I concur in the judgment, and, in the main, in the views expressed in the foregoing opinion. In my view, however, it is not necessary to decide whether the Legislature (under the present Constitution) has power to impose what has been called “ double taxation.” The Constitution declares that “ stocks ” and “ franchises ” shall be included in the word “ property,” and that all property shall be taxed “ in proportion to its value.” -But the Constitution does not require that stocks or franchises shall be twice taxed. When the aggregate value of all the shares of stock is taxed to the corporation, the real and personal property and the franchise is ordinarily included in the tax; certainly when the stock, franchise, and other property are taxed to the corporation, everything required by the Constitution to be taxed is taxed; and this, whether one of these subjects of taxation includes the others or not.

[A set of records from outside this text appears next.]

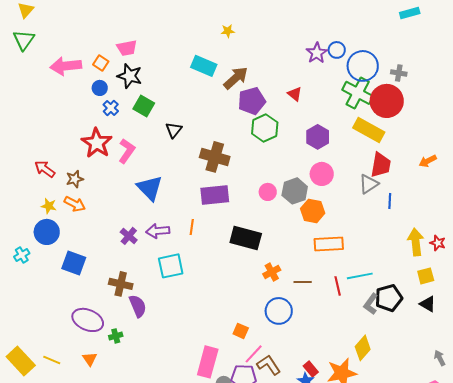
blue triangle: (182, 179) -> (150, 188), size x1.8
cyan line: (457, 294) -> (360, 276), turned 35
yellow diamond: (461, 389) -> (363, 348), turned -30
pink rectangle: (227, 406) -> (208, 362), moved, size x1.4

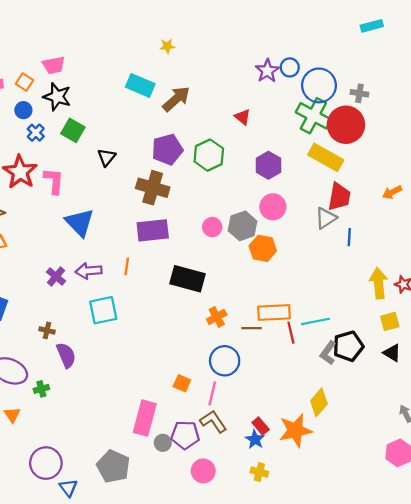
purple pentagon: (252, 101) -> (167, 149), moved
pink L-shape: (127, 151) -> (54, 181), turned -30
orange rectangle: (329, 244) -> (274, 312), moved
brown cross: (121, 284) -> (47, 330), size x0.6
pink line: (254, 354) -> (212, 393), moved, turned -30

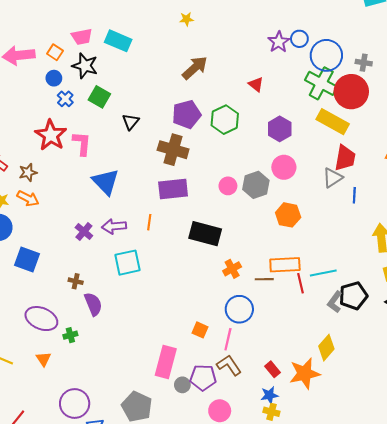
cyan rectangle: (140, 85) -> (118, 41), moved
orange hexagon: (263, 248) -> (288, 215), moved
blue star: (255, 439) -> (269, 395), moved, turned 30

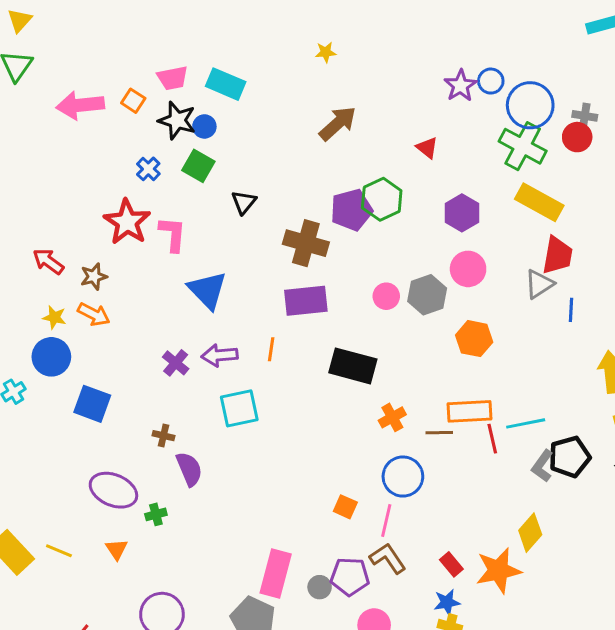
blue circle: (54, 78) -> (204, 126), moved
red circle: (351, 92) -> (577, 137), moved, size x0.6
purple pentagon: (186, 114) -> (351, 210), moved
pink rectangle: (166, 362) -> (276, 573), moved

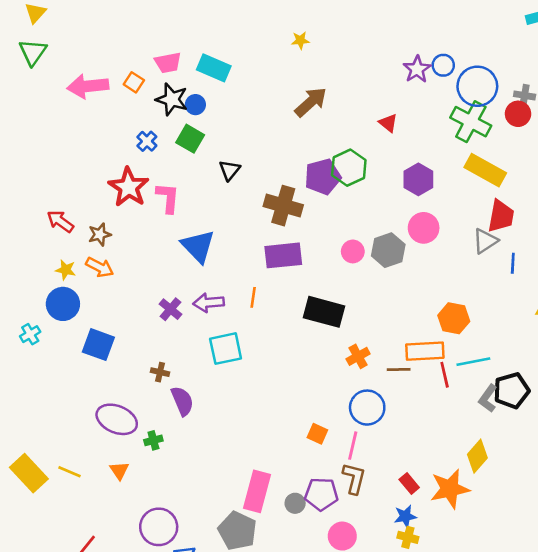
orange hexagon: (474, 339) -> (454, 318), moved
brown L-shape: (388, 558) -> (354, 478), turned 48

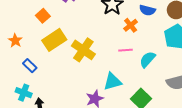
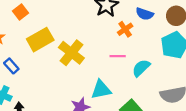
orange square: (43, 16) -> (21, 12), moved

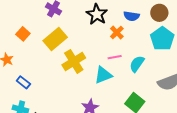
yellow rectangle: (40, 40) -> (55, 39), moved
yellow cross: (71, 53) -> (74, 61), turned 30
cyan triangle: (101, 90) -> (103, 75), moved

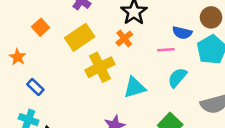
blue semicircle: (132, 16) -> (182, 33), moved
orange cross: (117, 33) -> (124, 38), moved
pink line: (115, 57) -> (166, 50), moved

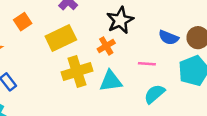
blue semicircle: (182, 33) -> (169, 38), moved
cyan triangle: (135, 87) -> (111, 81), moved

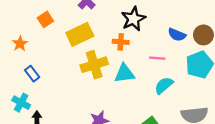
orange cross: (106, 46) -> (121, 42), turned 35

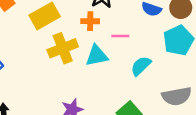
pink line: (157, 58) -> (120, 36), moved

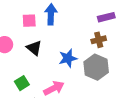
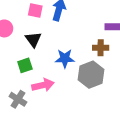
green square: (22, 83) -> (25, 65), moved

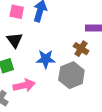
brown cross: (101, 48) -> (81, 49), turned 32

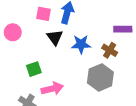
black triangle: (15, 40) -> (55, 37), moved
blue star: (46, 59) -> (81, 44), moved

The statute provides that shares of stock shall not be assessed to the holders. Why should they be if the “ property ” which is assessed to the corporation includes the anticipated profits from the enjoyment of the franchise, and all other elements of value which go to give value to the shares of stock ? The suggestion of petitioner is, that the statute is unconstitutional, because it does not provide for taxing the shares of stock both to the corporation and to the individual holders. But I find no such mandate in the Constitution. I think the demurrer should be sustained, because the scope and purpose of the petition are to compel the assessor to perform an act which the Constitution does not command, and which the statute prohibits.






Concurrence Opinion

Morrison, C. J., concurring:

I concur in the views of Mr. Justice Boss, so far as they relate to assessments to savings banks and depositors therein. I am of the opinion that money deposited in savings banks should be assessed but once, either to the bank or to the depositor, and not to both. On the other question involved in the case (the taxation of shares of capital stock of corporations), I express no opinion.






Concurrence Opinion

Myrick, J., concurring:

I concur in the views expressed by Mr. Justice Ross, except as to the assessment to depositors of moneys deposited in the savings banks named in the petition. Upon that subject I express no opinion.